=== Your task ===
I would like every record below transcribed exactly as it is.

=== Information ===
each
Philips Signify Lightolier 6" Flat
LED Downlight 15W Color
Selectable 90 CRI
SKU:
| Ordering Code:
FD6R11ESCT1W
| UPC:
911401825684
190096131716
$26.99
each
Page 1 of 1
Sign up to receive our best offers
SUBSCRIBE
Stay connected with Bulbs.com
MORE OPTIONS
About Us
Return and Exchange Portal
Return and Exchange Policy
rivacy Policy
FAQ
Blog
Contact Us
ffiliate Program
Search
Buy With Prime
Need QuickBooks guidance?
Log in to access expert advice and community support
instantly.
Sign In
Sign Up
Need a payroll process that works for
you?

=== Reply ===
each
Philips Signify Lightolier 6" Flat
LED Downlight 15W Color
Selectable 90 CRI
SKU:
| Ordering Code:
FD6R11ESCT1W
| UPC:
911401825684
190096131716
$26.99
each
Page 1 of 1
Sign up to receive our best offers
SUBSCRIBE
Stay connected with Bulbs.com
MORE OPTIONS
About Us
Return and Exchange Portal
Return and Exchange Policy
rivacy Policy
FAQ
Blog
Contact Us
ffiliate Program
Search
Buy With Prime
Need QuickBooks guidance?
Log in to access expert advice and community support
instantly.
Sign In
Sign Up
Need a payroll process that works for
you?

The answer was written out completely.